“There an estimated one billion homeless people in the world”, states the opening of the film Kicking It, a 2008 documentary by Susan Koch and Jeff Werner. The film documents the 4th Annual Homeless World Cup, massive football (soccer) event that takes place in Cape Town, South Africa. Teams from all over the globe are selected from participating shelters and support programs that use sports as a way to get homeless people off drugs and feeling better about themselves and their lives.
The film follows 6 players from different countries: Damien, 23, Ireland – Alex, 29, Kenya – Jesus, 62, Spain – Craig, 19, USA – Slava, 27, Russia, and Najib, 23, Afghanistan. Each person has a different story to tell regarding how they came to be homeless, shattering many stereotypes. Yes, there are some pasts that have drug and alcohol problems, but there are also stories of childhood abandonment and being driven out of your home in a war torn country. Even though the ages and histories of the players are so different, they’re all there for similar reasons. Each of them wants to be a better person and create a brighter future for himself. Each has something to prove to himself as well as their fellow citizens.
The Russian team is determined to win to draw attention to the homeless situation in their country. Apparently the issue there is so taboo that it is never discussed, even on a political level, and there is no one to help the homeless improve their lives. The Kenyan team wants to prove that they’re good enough players to compete, as there had never been a Kenyan team in the actual World Cup. Alex comes from a village that is so poor that they don’t even have a pitch where kids could clean to properly play soccer – until the community comes together to build one with Alex leading the way.
The most important aspects of the Homeless World Cup are rebuilding confidence and community amongst a group that is constantly made to feel lowly and that there’s no place they belong. As Mel Young, co-founder of the HWC says, “Homeless people generally have low self esteem and feel isolated. When they’re on a team they start to build. When they come to the world cup, they can stand proud.” He believes football can solve major world problems.

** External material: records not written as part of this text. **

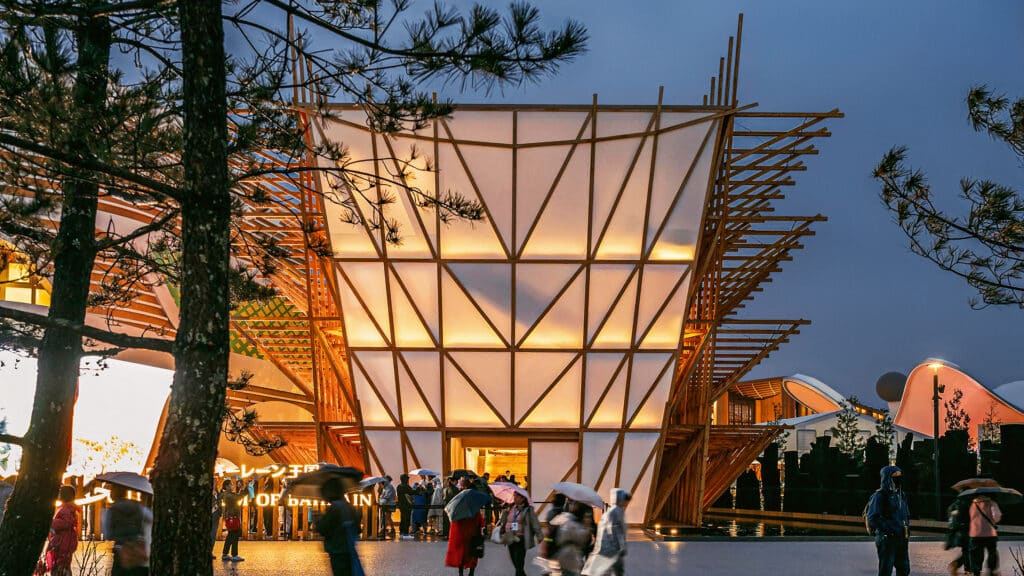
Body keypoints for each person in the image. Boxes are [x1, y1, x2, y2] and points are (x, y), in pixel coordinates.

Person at [867, 465, 910, 576]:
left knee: (904, 570)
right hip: (887, 539)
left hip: (901, 538)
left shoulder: (901, 495)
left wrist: (906, 528)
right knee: (886, 570)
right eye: (895, 476)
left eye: (900, 475)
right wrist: (890, 529)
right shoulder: (880, 495)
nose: (899, 478)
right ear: (887, 477)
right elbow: (872, 518)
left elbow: (905, 515)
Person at [317, 476, 365, 576]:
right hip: (349, 549)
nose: (324, 495)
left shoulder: (334, 507)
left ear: (332, 491)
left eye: (325, 492)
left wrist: (318, 518)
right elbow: (358, 529)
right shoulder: (349, 506)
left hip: (337, 550)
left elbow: (322, 528)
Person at [582, 489, 630, 576]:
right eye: (625, 500)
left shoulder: (614, 510)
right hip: (612, 549)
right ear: (620, 499)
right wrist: (621, 546)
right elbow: (614, 530)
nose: (626, 502)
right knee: (612, 570)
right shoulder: (616, 511)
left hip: (608, 548)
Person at [105, 489, 153, 576]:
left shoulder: (112, 510)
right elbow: (150, 518)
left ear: (112, 495)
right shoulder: (137, 506)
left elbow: (107, 533)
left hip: (121, 552)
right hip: (137, 551)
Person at [497, 491, 542, 576]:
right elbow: (503, 521)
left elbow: (535, 523)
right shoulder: (511, 508)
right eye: (514, 496)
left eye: (517, 496)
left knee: (519, 563)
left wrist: (539, 536)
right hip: (510, 538)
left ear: (523, 498)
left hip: (521, 539)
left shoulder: (528, 510)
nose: (514, 498)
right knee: (515, 563)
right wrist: (505, 512)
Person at [445, 479, 483, 576]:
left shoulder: (459, 498)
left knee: (462, 552)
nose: (459, 487)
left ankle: (461, 573)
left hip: (462, 530)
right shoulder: (473, 498)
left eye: (460, 485)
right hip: (470, 530)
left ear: (464, 487)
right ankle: (470, 573)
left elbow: (453, 514)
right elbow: (478, 515)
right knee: (471, 552)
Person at [44, 485, 79, 576]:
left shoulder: (65, 509)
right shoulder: (69, 509)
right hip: (65, 541)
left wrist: (51, 522)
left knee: (60, 564)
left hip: (62, 542)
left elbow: (65, 522)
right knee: (63, 564)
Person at [551, 501, 591, 576]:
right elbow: (582, 540)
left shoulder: (563, 517)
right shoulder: (576, 524)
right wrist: (587, 527)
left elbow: (551, 528)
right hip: (571, 556)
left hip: (559, 553)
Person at [968, 494, 1002, 576]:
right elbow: (996, 517)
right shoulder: (992, 503)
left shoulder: (973, 503)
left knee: (976, 553)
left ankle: (976, 572)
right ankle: (991, 570)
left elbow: (970, 517)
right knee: (992, 552)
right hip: (990, 533)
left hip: (975, 533)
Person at [539, 493, 567, 576]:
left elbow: (549, 531)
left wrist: (545, 543)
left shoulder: (551, 513)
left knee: (552, 567)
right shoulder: (565, 513)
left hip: (551, 542)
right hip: (561, 542)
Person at [219, 478, 246, 562]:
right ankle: (234, 555)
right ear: (226, 486)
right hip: (232, 517)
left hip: (231, 517)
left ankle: (225, 554)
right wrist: (242, 489)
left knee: (230, 535)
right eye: (231, 484)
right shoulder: (228, 495)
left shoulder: (227, 494)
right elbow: (238, 497)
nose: (232, 486)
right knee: (234, 535)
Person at [397, 474, 415, 539]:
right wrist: (419, 489)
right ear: (404, 479)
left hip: (401, 505)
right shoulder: (406, 487)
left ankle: (401, 532)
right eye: (407, 479)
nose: (408, 480)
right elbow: (413, 492)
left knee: (402, 518)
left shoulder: (399, 486)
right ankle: (405, 533)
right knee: (406, 519)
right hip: (407, 505)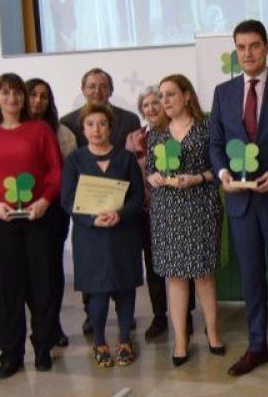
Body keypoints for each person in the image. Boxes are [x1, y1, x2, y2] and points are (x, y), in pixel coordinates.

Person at [209, 19, 268, 378]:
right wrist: (223, 175)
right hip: (240, 202)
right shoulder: (223, 92)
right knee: (250, 277)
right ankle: (256, 346)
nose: (247, 53)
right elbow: (216, 143)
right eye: (241, 47)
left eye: (253, 46)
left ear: (266, 47)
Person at [0, 73, 63, 378]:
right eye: (6, 94)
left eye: (18, 94)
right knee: (7, 288)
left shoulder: (40, 130)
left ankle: (44, 347)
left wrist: (45, 200)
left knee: (42, 284)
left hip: (38, 218)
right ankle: (11, 353)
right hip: (1, 221)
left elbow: (54, 172)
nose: (12, 99)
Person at [147, 74, 224, 367]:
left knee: (204, 275)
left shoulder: (206, 128)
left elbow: (215, 170)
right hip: (167, 210)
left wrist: (196, 178)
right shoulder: (156, 133)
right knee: (175, 277)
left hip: (200, 205)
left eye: (170, 94)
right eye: (161, 96)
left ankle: (213, 333)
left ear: (187, 95)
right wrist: (153, 177)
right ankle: (181, 339)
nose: (164, 101)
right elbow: (152, 171)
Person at [61, 104, 144, 367]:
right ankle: (99, 342)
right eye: (90, 124)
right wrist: (91, 219)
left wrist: (120, 214)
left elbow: (137, 197)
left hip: (123, 235)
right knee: (96, 295)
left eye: (102, 124)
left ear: (111, 127)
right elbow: (68, 200)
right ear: (83, 129)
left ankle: (124, 340)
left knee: (125, 290)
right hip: (90, 238)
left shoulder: (126, 159)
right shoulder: (74, 160)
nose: (96, 130)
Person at [125, 85, 197, 341]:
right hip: (145, 211)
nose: (152, 108)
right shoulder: (134, 139)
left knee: (182, 264)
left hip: (176, 207)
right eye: (146, 105)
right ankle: (159, 316)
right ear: (141, 111)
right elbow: (128, 174)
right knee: (153, 265)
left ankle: (185, 316)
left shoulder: (175, 132)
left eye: (156, 102)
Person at [25, 77, 77, 349]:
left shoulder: (62, 133)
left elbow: (69, 175)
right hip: (21, 212)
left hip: (53, 212)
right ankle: (38, 326)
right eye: (32, 94)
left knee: (51, 271)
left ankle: (52, 325)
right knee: (29, 273)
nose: (37, 100)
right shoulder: (10, 130)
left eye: (44, 96)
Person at [60, 67, 140, 150]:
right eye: (92, 87)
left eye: (103, 87)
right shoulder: (67, 122)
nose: (97, 91)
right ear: (83, 90)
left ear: (111, 90)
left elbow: (138, 156)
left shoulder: (130, 120)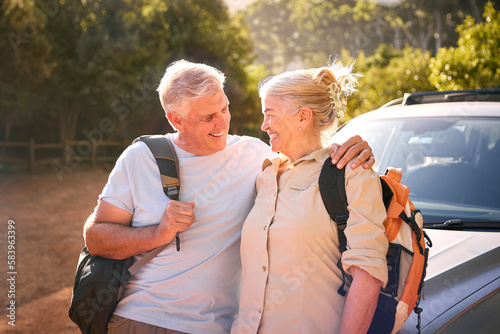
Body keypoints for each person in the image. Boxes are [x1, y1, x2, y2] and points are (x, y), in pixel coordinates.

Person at [83, 60, 375, 334]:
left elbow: (307, 150)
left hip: (219, 326)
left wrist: (352, 148)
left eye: (224, 109)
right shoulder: (140, 157)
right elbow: (96, 237)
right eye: (208, 117)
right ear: (176, 120)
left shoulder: (257, 157)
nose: (222, 123)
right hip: (143, 318)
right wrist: (157, 233)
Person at [231, 61, 388, 334]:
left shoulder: (352, 173)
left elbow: (368, 274)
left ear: (303, 117)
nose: (263, 125)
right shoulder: (265, 173)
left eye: (270, 114)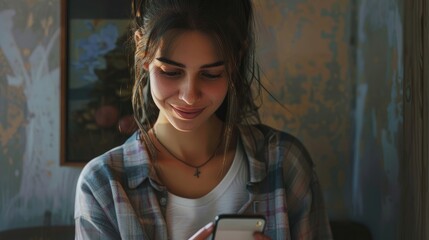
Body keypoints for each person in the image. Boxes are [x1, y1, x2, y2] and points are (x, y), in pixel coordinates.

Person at [74, 0, 333, 239]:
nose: (189, 96)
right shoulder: (104, 185)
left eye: (211, 74)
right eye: (171, 72)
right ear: (143, 53)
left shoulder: (285, 164)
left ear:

Since the whole world plays soccer, perhaps playing together can create a better world.
By the end of the HWC, over 2/3 of its participants have improved their lives for the better, by getting off drugs, getting jobs or finding a better housing situation. Kicking It emphasizes the importance of play in order to be a happy and healthy person. Even those players that weren’t selected for the HWC still felt better just playing the game. It also focuses on how the social aspect of games and team sports can elevate humanity, whether it’s one person’s self esteem or the outlook of an entire nation.